Was I angry at God? Had I allowed a root of bitterness to form in my heart at God? I was hurt and angry that He'd allowed cancer into my life but I'd come to terms with it, or so I thought. Had I truly accepted God's sovereignty over my life?
I don't think it was a coincidence that I had painted this tree with the massive root system. I've been reading the book, The Bait of Satan, by John Bevere, and in that book, Mr. Bevere helps his readers understand the way Satan uses offenses to cause us to fall into the sin of unforgiveness. Unforgiveness and bitterness go hand in hand. Was God trying to emphasize something to me?
As I finished up my painting and washed my brushes clean, I could almost hear God whisper to my heart, "You have some roots of bitterness you need to deal with, my child." I put my art supplies away and took my Bible from the shelf. I read Psalm 139:23-24, "Search me, O God, and know my heart; test me and know my anxious thoughts. See if there is any offensive way in me, and lead me in the way everlasting." I know in the next few days, He will reveal to me any unforgiveness or bitterness I've harbored. When He does, I'll intentionally forgive and release those hurts from my heart. I'll allow His perfect grace and mercy to flood my soul and cleanse it, replacing the hurt with His love.
It's so important to forgive quickly. When I was first married, my great Aunt gave me a set of sheets as a wedding gift. Along the top edge of the sheets she had written, " Be angry, but do not sin; do not let the sun go down on your anger." Ephesians 4:26. I'll never forget how I felt when I first saw those sheets. They were a beautiful, pale shade of sun-kissed yellow. Though it's been almost 40 years since I unfolded her sweet gift and placed them on my bed, I can still see her beautiful penmanship in my mind. What a sweet reminder to always be quick to forgive and slow to anger. In so doing, we can keep those little seeds of bitterness from ever taking root in our heart.

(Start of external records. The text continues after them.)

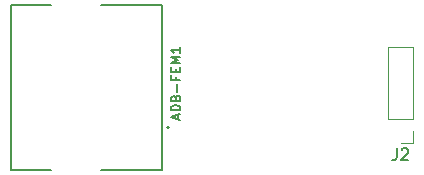
<source format=gbr>
%TF.GenerationSoftware,KiCad,Pcbnew,7.0.9-1.fc39*%
%TF.CreationDate,2023-12-29T10:16:04-08:00*%
%TF.ProjectId,M0116,4d303131-362e-46b6-9963-61645f706362,rev?*%
%TF.SameCoordinates,Original*%
%TF.FileFunction,Legend,Top*%
%TF.FilePolarity,Positive*%
%FSLAX46Y46*%
G04 Gerber Fmt 4.6, Leading zero omitted, Abs format (unit mm)*
G04 Created by KiCad (PCBNEW 7.0.9-1.fc39) date 2023-12-29 10:16:04*
%MOMM*%
%LPD*%
G01*
G04 APERTURE LIST*
%ADD10C,0.150000*%
%ADD11C,0.120000*%
%ADD12C,0.127000*%
%ADD13C,0.200000*%
G04 APERTURE END LIST*
D10*
X132666666Y-113514819D02*
X132666666Y-114229104D01*
X132666666Y-114229104D02*
X132619047Y-114371961D01*
X132619047Y-114371961D02*
X132523809Y-114467200D01*
X132523809Y-114467200D02*
X132380952Y-114514819D01*
X132380952Y-114514819D02*
X132285714Y-114514819D01*
X133095238Y-113610057D02*
X133142857Y-113562438D01*
X133142857Y-113562438D02*
X133238095Y-113514819D01*
X133238095Y-113514819D02*
X133476190Y-113514819D01*
X133476190Y-113514819D02*
X133571428Y-113562438D01*
X133571428Y-113562438D02*
X133619047Y-113610057D01*
X133619047Y-113610057D02*
X133666666Y-113705295D01*
X133666666Y-113705295D02*
X133666666Y-113800533D01*
X133666666Y-113800533D02*
X133619047Y-113943390D01*
X133619047Y-113943390D02*
X133047619Y-114514819D01*
X133047619Y-114514819D02*
X133666666Y-114514819D01*
X114133803Y-111030270D02*
X114133803Y-110649104D01*
X114362503Y-111106503D02*
X113562054Y-110839687D01*
X113562054Y-110839687D02*
X114362503Y-110572871D01*
X114362503Y-110306054D02*
X113562054Y-110306054D01*
X113562054Y-110306054D02*
X113562054Y-110115471D01*
X113562054Y-110115471D02*
X113600171Y-110001121D01*
X113600171Y-110001121D02*
X113676404Y-109924888D01*
X113676404Y-109924888D02*
X113752637Y-109886772D01*
X113752637Y-109886772D02*
X113905104Y-109848655D01*
X113905104Y-109848655D02*
X114019454Y-109848655D01*
X114019454Y-109848655D02*
X114171920Y-109886772D01*
X114171920Y-109886772D02*
X114248153Y-109924888D01*
X114248153Y-109924888D02*
X114324387Y-110001121D01*
X114324387Y-110001121D02*
X114362503Y-110115471D01*
X114362503Y-110115471D02*
X114362503Y-110306054D01*
X113943220Y-109238789D02*
X113981337Y-109124439D01*
X113981337Y-109124439D02*
X114019454Y-109086323D01*
X114019454Y-109086323D02*
X114095687Y-109048206D01*
X114095687Y-109048206D02*
X114210037Y-109048206D01*
X114210037Y-109048206D02*
X114286270Y-109086323D01*
X114286270Y-109086323D02*
X114324387Y-109124439D01*
X114324387Y-109124439D02*
X114362503Y-109200672D01*
X114362503Y-109200672D02*
X114362503Y-109505605D01*
X114362503Y-109505605D02*
X113562054Y-109505605D01*
X113562054Y-109505605D02*
X113562054Y-109238789D01*
X113562054Y-109238789D02*
X113600171Y-109162556D01*
X113600171Y-109162556D02*
X113638287Y-109124439D01*
X113638287Y-109124439D02*
X113714521Y-109086323D01*
X113714521Y-109086323D02*
X113790754Y-109086323D01*
X113790754Y-109086323D02*
X113866987Y-109124439D01*
X113866987Y-109124439D02*
X113905104Y-109162556D01*
X113905104Y-109162556D02*
X113943220Y-109238789D01*
X113943220Y-109238789D02*
X113943220Y-109505605D01*
X114057570Y-108705156D02*
X114057570Y-108095291D01*
X113943220Y-107447308D02*
X113943220Y-107714124D01*
X114362503Y-107714124D02*
X113562054Y-107714124D01*
X113562054Y-107714124D02*
X113562054Y-107332958D01*
X113943220Y-107028025D02*
X113943220Y-106761209D01*
X114362503Y-106646859D02*
X114362503Y-107028025D01*
X114362503Y-107028025D02*
X113562054Y-107028025D01*
X113562054Y-107028025D02*
X113562054Y-106646859D01*
X114362503Y-106303809D02*
X113562054Y-106303809D01*
X113562054Y-106303809D02*
X114133803Y-106036993D01*
X114133803Y-106036993D02*
X113562054Y-105770177D01*
X113562054Y-105770177D02*
X114362503Y-105770177D01*
X114362503Y-104969728D02*
X114362503Y-105427127D01*
X114362503Y-105198427D02*
X113562054Y-105198427D01*
X113562054Y-105198427D02*
X113676404Y-105274661D01*
X113676404Y-105274661D02*
X113752637Y-105350894D01*
X113752637Y-105350894D02*
X113790754Y-105427127D01*
D11*
%TO.C,J2*%
X134060000Y-113060000D02*
X133000000Y-113060000D01*
X134060000Y-112000000D02*
X134060000Y-113060000D01*
X134060000Y-111000000D02*
X134060000Y-104940000D01*
X134060000Y-111000000D02*
X131940000Y-111000000D01*
X134060000Y-104940000D02*
X131940000Y-104940000D01*
X131940000Y-111000000D02*
X131940000Y-104940000D01*
D12*
%TO.C,ADB-FEM1*%
X100000000Y-115350000D02*
X100000000Y-101350000D01*
X103440000Y-115350000D02*
X100000000Y-115350000D01*
X107620000Y-115320000D02*
X112830000Y-115320000D01*
X112830000Y-115320000D02*
X112830000Y-115350000D01*
X103440000Y-101350000D02*
X100000000Y-101350000D01*
X107620000Y-101350000D02*
X112830000Y-101350000D01*
X112830000Y-101350000D02*
X112830000Y-115320000D01*
D13*
X113410000Y-111750000D02*
G75*
G03*
X113410000Y-111750000I-100000J0D01*
G01*
%TD*%
M02*

</source>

I glanced down at the 3 canvases lying on my kitchen table. I'd completed my collage and I was pleased. It amazes me how God can use the simplest of things to speak to my heart on a daily basis. He used those roots to illuminate my heart. Do you have any unconfessed hurts or roots of bitterness in your heart today? You can't discover them on your own. The only way you can know is to ask God to reveal them to you. When He does, be quick to forgive, forget, and release those harbored hurts into His loving arms of grace. You don't want your heart to ever hide roots of bitterness. Even one tiny root can cause great devastation and destruction in your life.
Evidence of a root of bitterness include hypersensitivity, a critical spirit, holding grudges, inability to forgive, mood swings, and even depression. A root of bitterness will affect you not only physically, but also emotionally and spiritually. "Let all bitterness and wrath and anger and clamor and slander be put away from you, along with all malice." (Ephesians 4:31) Bitterness is like an acid slowly destroying the container that holds it. Don't let bitterness take root in your heart. If someone hurts you, quickly forgive them. Sometimes they may not even know they hurt you, so be sure to check your spirit. Don't give Satan the bait to allow you to hold onto an offense. When you release the offender and let it go, you free yourself too.